We are proud of the country we call home, and where our work us based. But even as I celebrate it from time to time, I never mistake it for perfect. There is always more work to be done. Thanks to Fred Pearce, as always, for the details we need to know:
Lauded as Green Model, Costa Rica Faces Unrest in Its Forests
Indigenous park ranger Osvaldo Martinez tours the Nairi Awari indigenous community in Limon, Costa Rica on November 9, 2021. – The indigenous people of this community are payed for caring for the environment, as part of a program awarded by the British royalty. (Photo by Ezequiel BECERRA / AFP) (Photo by EZEQUIEL BECERRA/AFP via Getty Images)
Costa Rica has won international acclaim for its initiatives to restore its forests. But those successes are now jeopardized by conflicts over the government’s failure to return traditional lands to the Indigenous people who are regarded as the best forest stewards.
Costa Rica has a green halo. In recent decades, the small Central American nation has transformed itself from a notorious hotspot for deforestation into a beacon of reforestation that is the envy of the world. Many of its more than 12,000 species of plants, 1,200 butterflies, 800 birds, and 650 mammals, reptiles, and amphibians have gone from bust to boom, and eco-tourists are savoring the spectacle.

● **Work instruction 1**
How many species of plants does Costa Rica have, according to the Costa Rica extract?
● **Work instruction 2**
Do these statements agree with the Costa Rica extract? (a) Costa Rica was once known as a place of heavy forest loss. (b) Costa Rica has 800 species of butterflies. (c) The unrest stems from the government not giving traditional lands back to Indigenous people.
● **Work instruction 3**
Retype a section of the Costa Rica extract word for word. Begin at the words "We are proud" and stop after "via Getty Images)".

Records taken from a dataset

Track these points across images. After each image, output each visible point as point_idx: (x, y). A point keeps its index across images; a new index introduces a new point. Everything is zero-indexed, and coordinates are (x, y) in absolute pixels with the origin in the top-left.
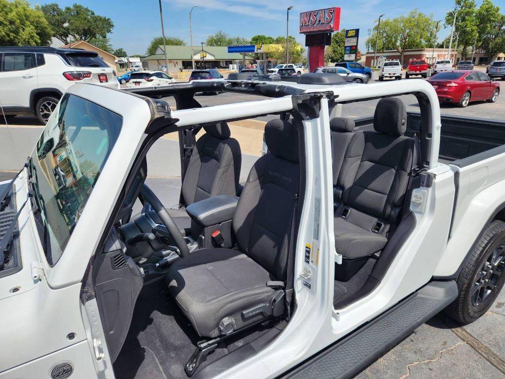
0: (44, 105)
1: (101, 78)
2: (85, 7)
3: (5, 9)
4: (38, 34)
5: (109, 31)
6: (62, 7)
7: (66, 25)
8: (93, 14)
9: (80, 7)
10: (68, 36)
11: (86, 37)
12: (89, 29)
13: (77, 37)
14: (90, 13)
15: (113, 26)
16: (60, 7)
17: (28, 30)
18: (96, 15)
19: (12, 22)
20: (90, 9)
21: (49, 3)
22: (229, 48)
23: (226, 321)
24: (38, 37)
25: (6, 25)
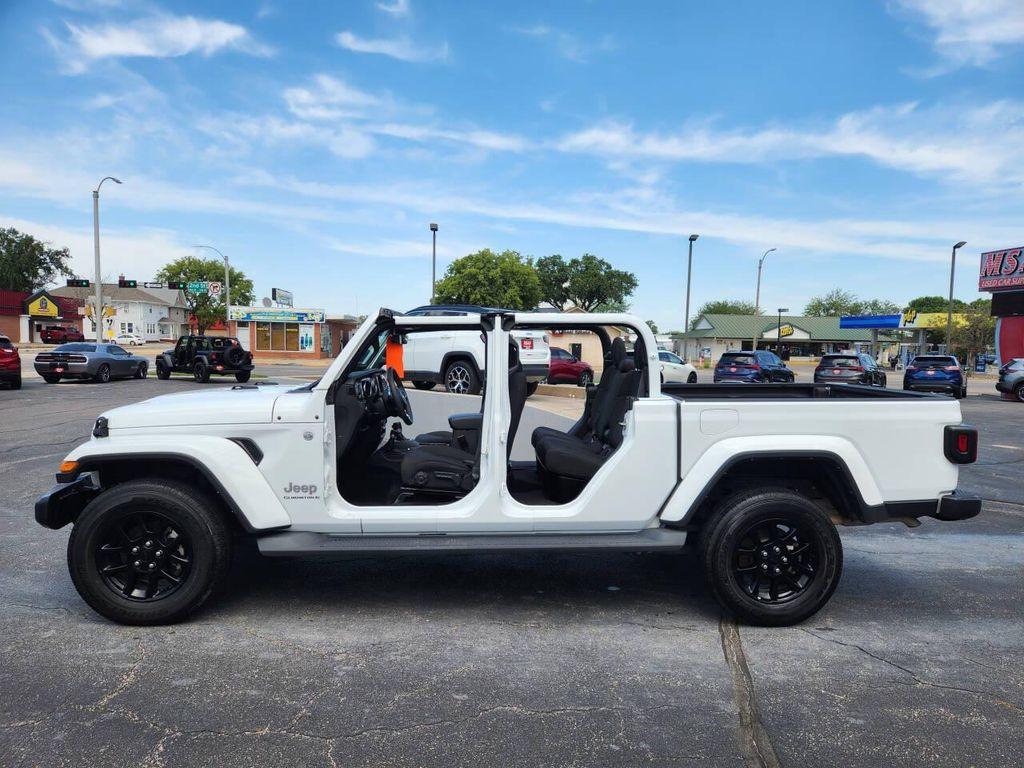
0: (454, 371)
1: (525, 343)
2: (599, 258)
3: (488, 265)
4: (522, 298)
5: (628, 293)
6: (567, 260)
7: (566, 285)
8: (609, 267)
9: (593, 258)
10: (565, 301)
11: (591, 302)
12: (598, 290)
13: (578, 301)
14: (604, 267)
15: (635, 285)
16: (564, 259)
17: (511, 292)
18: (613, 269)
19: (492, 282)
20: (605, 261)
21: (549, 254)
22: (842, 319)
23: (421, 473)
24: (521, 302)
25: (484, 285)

...

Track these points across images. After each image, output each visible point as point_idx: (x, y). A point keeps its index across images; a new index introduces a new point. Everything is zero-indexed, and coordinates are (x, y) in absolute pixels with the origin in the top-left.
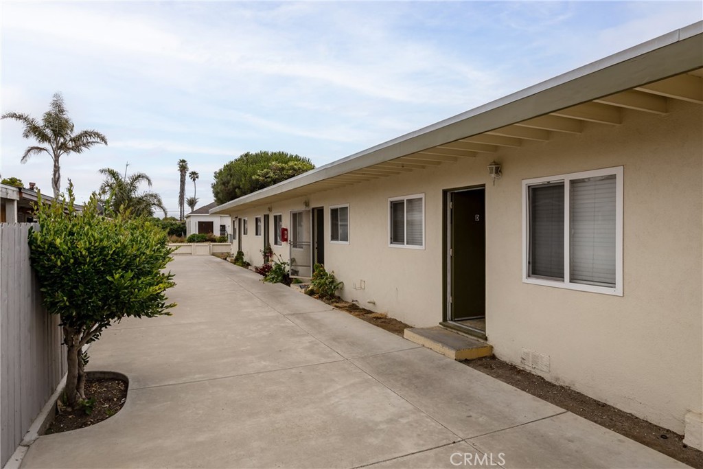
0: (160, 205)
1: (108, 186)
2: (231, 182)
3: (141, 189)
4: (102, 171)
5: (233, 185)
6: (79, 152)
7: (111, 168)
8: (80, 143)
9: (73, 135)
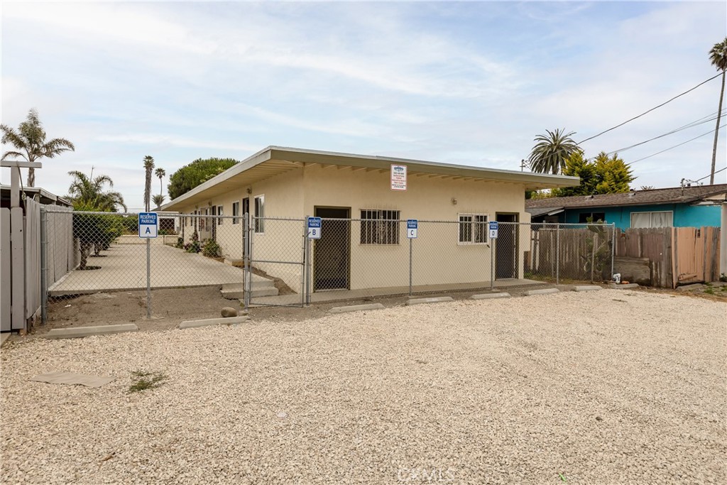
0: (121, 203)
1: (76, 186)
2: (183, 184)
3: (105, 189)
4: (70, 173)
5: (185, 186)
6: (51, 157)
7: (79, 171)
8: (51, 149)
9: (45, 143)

● **Task output 1**
More than 12,000.

● **Task output 2**
(a) Yes: "transformed itself from a notorious hotspot for deforestation into a beacon of reforestation"
(b) No: "1,200 butterflies, 800 birds"
(c) Yes: "conflicts over the government’s failure to return traditional lands to the Indigenous people"

● **Task output 3**
We are proud of the country we call home, and where our work us based. But even as I celebrate it from time to time, I never mistake it for perfect. There is always more work to be done. Thanks to Fred Pearce, as always, for the details we need to know:
Lauded as Green Model, Costa Rica Faces Unrest in Its Forests
Indigenous park ranger Osvaldo Martinez tours the Nairi Awari indigenous community in Limon, Costa Rica on November 9, 2021. – The indigenous people of this community are payed for caring for the environment, as part of a program awarded by the British royalty. (Photo by Ezequiel BECERRA / AFP) (Photo by EZEQUIEL BECERRA/AFP via Getty Images)